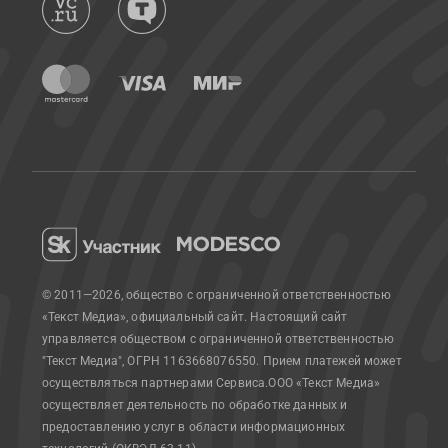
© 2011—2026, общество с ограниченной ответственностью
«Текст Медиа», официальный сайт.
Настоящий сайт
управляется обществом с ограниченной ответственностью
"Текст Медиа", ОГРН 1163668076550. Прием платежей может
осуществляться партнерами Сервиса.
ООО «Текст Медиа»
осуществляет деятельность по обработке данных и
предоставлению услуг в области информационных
○ ○ ○ ○
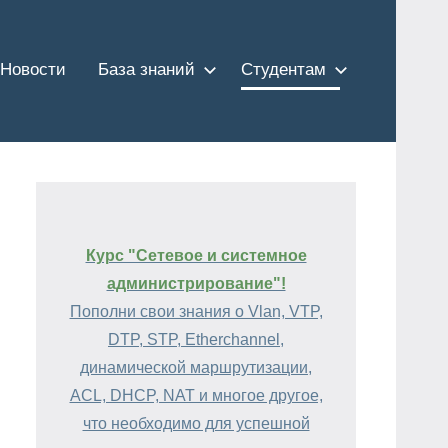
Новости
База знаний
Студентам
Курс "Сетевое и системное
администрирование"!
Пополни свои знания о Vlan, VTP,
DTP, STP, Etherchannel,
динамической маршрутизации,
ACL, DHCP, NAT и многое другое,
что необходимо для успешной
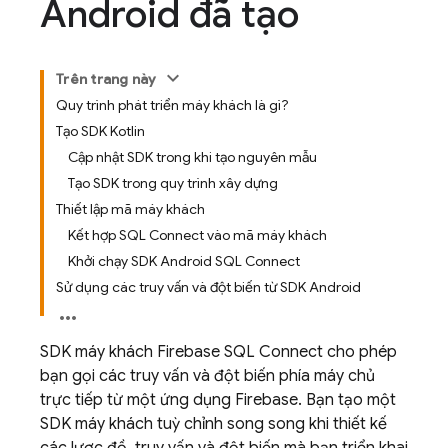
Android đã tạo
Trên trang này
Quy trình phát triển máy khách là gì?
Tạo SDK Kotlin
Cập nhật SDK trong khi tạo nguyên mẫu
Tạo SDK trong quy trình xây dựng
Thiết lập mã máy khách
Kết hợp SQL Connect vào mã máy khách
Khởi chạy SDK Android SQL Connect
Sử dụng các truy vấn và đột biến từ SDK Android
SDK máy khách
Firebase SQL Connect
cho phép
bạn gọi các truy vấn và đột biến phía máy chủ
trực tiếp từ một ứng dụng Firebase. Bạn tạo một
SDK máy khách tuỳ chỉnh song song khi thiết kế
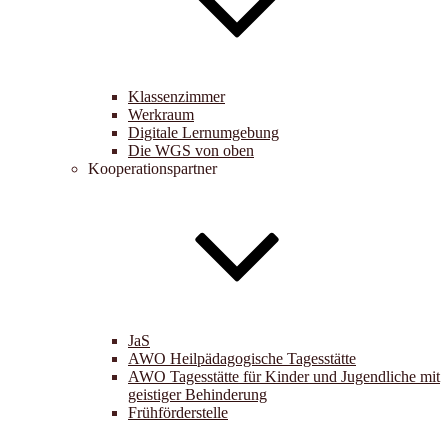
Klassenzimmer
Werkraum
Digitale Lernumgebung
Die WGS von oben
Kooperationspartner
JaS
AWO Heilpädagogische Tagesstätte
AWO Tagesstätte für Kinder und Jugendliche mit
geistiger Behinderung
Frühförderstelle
○ ○ ○ ○
◆ Task requirements
Give the number of lines in the listing above that contain the word "Connect", with no other text.

◆ Answer box
3